Baltimoreans have long debated the guilt and innocence of Alger Hiss and Whittaker Chambers. As recently as last fall, as I sat at an informal Sunday evening supper party in Guilford, the guests divided into two vocal camps, those who were pro-Hiss and those who backed Chambers. No one's opinion budged a fraction by the end of that evening.
To this day, the question simmers whether Alger Hiss, the Baltimore-born favorite son, graduate of City College and Johns Hopkins, willingly handed over classified documents to the Soviets in the 1930s. To his death, Alger Hiss professed his innocence.

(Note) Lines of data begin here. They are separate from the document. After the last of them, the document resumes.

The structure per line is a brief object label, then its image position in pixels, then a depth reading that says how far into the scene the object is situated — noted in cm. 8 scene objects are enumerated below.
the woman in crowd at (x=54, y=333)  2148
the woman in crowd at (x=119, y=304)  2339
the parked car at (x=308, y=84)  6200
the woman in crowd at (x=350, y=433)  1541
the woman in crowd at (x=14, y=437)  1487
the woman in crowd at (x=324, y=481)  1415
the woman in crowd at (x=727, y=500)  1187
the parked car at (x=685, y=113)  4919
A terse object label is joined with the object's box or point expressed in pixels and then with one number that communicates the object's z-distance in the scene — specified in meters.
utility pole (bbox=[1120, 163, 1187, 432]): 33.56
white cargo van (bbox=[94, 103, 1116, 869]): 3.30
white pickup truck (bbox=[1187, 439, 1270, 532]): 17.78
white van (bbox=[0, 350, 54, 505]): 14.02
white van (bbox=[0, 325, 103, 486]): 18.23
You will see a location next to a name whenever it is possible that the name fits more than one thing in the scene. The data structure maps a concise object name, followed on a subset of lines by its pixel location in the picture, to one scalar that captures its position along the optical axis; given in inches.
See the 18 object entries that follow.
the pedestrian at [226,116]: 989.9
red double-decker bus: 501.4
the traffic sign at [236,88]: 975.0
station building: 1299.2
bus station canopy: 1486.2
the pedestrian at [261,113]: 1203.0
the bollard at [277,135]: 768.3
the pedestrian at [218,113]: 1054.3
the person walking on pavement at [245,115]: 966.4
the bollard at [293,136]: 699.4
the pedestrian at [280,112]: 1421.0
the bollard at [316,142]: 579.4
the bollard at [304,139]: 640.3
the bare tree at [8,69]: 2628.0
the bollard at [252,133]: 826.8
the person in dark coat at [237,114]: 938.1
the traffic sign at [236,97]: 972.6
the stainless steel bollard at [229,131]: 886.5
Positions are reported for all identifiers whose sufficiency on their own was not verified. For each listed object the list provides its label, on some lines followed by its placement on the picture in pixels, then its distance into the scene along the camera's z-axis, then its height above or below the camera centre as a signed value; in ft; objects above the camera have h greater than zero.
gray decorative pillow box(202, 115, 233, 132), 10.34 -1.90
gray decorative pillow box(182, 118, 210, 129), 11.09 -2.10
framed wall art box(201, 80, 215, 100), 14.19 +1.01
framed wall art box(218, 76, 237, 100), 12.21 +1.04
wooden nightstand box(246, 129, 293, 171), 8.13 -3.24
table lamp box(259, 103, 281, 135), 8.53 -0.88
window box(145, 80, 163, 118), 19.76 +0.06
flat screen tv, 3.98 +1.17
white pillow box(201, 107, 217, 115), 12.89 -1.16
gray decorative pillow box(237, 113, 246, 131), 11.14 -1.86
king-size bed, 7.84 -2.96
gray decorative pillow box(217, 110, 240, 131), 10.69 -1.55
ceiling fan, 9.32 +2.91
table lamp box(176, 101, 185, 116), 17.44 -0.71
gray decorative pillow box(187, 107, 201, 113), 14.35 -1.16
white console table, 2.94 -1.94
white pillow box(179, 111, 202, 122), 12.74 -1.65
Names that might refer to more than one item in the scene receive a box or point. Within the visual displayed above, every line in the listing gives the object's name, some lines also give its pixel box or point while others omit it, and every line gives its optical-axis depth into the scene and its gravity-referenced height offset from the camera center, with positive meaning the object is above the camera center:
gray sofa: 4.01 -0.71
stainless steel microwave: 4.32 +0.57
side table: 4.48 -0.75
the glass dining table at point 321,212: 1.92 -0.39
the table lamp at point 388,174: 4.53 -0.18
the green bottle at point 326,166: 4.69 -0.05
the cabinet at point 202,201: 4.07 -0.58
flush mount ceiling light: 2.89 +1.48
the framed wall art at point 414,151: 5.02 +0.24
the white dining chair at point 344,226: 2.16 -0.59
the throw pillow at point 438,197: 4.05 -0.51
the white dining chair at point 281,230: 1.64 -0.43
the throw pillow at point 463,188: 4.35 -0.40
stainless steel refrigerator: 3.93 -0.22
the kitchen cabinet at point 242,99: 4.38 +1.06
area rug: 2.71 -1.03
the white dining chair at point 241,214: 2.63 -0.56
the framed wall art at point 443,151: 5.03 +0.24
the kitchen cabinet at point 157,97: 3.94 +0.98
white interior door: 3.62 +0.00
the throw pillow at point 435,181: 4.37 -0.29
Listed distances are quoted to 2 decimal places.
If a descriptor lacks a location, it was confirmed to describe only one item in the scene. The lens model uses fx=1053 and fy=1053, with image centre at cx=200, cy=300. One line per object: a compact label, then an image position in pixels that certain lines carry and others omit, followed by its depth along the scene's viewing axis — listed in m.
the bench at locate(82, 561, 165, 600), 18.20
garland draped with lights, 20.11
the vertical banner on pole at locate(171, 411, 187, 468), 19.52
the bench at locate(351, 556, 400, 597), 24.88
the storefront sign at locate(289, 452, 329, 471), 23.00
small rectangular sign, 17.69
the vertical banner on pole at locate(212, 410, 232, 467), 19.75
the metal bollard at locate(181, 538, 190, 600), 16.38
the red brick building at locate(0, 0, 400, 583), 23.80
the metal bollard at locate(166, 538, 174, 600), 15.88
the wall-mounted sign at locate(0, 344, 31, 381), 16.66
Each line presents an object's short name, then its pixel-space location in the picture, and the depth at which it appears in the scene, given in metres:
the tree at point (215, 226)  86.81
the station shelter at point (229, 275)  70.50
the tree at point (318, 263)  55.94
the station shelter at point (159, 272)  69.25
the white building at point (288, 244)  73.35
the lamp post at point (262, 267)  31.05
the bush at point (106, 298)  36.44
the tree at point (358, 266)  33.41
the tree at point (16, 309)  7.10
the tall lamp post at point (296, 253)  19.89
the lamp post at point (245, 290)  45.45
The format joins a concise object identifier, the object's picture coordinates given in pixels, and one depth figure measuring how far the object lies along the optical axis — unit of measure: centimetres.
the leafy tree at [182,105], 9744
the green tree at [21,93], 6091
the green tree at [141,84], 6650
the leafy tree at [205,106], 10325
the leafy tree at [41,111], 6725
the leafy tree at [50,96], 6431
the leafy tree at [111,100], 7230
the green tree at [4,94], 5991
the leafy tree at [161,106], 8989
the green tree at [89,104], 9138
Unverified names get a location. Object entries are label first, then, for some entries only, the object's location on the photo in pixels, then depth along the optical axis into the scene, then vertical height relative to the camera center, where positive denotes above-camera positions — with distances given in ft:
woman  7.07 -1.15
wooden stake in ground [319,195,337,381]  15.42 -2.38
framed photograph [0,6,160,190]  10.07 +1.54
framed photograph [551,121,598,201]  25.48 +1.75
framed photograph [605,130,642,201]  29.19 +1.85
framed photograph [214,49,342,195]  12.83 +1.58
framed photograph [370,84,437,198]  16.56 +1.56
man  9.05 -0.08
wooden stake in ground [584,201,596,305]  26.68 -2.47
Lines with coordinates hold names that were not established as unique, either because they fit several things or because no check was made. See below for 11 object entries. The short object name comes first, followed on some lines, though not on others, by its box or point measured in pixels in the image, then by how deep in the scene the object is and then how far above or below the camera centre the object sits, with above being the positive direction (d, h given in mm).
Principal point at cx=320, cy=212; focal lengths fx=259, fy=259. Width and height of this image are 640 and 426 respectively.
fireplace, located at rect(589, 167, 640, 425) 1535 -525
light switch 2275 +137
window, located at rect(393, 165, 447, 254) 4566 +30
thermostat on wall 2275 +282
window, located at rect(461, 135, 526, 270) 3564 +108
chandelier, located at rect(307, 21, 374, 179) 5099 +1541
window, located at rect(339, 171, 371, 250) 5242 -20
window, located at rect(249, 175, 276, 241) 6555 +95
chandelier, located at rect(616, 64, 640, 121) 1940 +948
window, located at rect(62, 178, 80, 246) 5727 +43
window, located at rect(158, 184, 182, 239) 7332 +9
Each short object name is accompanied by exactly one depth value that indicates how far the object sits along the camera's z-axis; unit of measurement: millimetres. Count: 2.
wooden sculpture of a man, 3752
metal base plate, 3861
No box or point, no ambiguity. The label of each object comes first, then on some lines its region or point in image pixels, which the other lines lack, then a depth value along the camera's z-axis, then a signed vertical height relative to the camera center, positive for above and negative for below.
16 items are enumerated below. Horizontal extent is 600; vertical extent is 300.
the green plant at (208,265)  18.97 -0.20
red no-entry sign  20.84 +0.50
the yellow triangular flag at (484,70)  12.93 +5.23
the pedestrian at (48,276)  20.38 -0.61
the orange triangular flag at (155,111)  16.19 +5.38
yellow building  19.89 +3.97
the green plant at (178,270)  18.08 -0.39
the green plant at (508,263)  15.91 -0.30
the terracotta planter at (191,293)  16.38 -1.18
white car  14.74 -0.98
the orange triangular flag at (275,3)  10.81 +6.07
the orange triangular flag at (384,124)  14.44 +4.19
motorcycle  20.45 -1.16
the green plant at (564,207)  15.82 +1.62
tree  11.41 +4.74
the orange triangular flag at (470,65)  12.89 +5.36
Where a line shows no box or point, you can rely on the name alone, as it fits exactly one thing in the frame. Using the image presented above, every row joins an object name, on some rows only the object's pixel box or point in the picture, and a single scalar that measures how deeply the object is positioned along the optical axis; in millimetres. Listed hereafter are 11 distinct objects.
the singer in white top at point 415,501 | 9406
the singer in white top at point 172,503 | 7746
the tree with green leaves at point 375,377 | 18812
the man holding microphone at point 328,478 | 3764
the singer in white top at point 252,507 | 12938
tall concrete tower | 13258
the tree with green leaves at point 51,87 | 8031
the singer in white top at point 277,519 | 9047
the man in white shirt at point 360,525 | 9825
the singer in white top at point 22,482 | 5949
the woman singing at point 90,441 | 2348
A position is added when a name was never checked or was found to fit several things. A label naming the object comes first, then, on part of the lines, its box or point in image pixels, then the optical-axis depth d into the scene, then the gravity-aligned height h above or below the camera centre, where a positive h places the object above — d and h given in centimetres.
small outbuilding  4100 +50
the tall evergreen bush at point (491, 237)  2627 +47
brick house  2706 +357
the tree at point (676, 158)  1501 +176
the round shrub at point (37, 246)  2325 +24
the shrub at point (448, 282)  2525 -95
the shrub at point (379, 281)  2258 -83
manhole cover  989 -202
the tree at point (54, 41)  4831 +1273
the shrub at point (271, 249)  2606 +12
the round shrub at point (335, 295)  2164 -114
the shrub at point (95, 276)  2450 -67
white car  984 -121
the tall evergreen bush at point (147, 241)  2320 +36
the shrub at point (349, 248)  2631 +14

The Chambers-Hiss spy case broke wide open in the late 1940s and has been contested here ever since.
Much of the mystery, as well as the circumstances, of this saga is explained in the 600-plus pages of "Whittaker Chambers, A Biography," the new book by author Sam Tanenhaus, a meticulous researcher who lays out the conflict between these two men in clear sentences based upon diligent research.
This compelling, page-turner of a read started my imagination overflowing about Baltimore in the 1930s. I envisioned our streets, houses and neighborhoods in terms of an espionage thriller. Soon spots as commonplace as Mount Veron Place became meeting locales for the characters in a drama that exploded in highly publicized government hearings and a pair of sensational trials. I questioned how many times this spy courier had walked into Baltimore's Pennsylvania Station, bought a day-coach ticket to Manhattan and boarded a maroon coach.
I first encountered the name Whittaker Chambers 30 years ago when I heard he had lived in Charles Village, the neighborhood where I lived then and now. In 1979, I bought a house two doors away from the residence Chambers had purchased 41 years before. Although he, his wife Esther Shemitz Chambers and children Ellen and John lived there only briefly, 2610 St. Paul St. remains Whittaker Chambers' house in neighborhood lore.
On a fine April afternoon last week, when I had just finished the book, my imagination got to me again. I stopped by yet another Chambers house at 2124 Mount Royal Terrace. This house gets my vote as a great example of spooky Victorian Gothic, #i something out of a Charles Addams New Yorker cartoon. The house has a dark brick facade and touches of castlelike architecture at its cornice. It just looks like a spy house.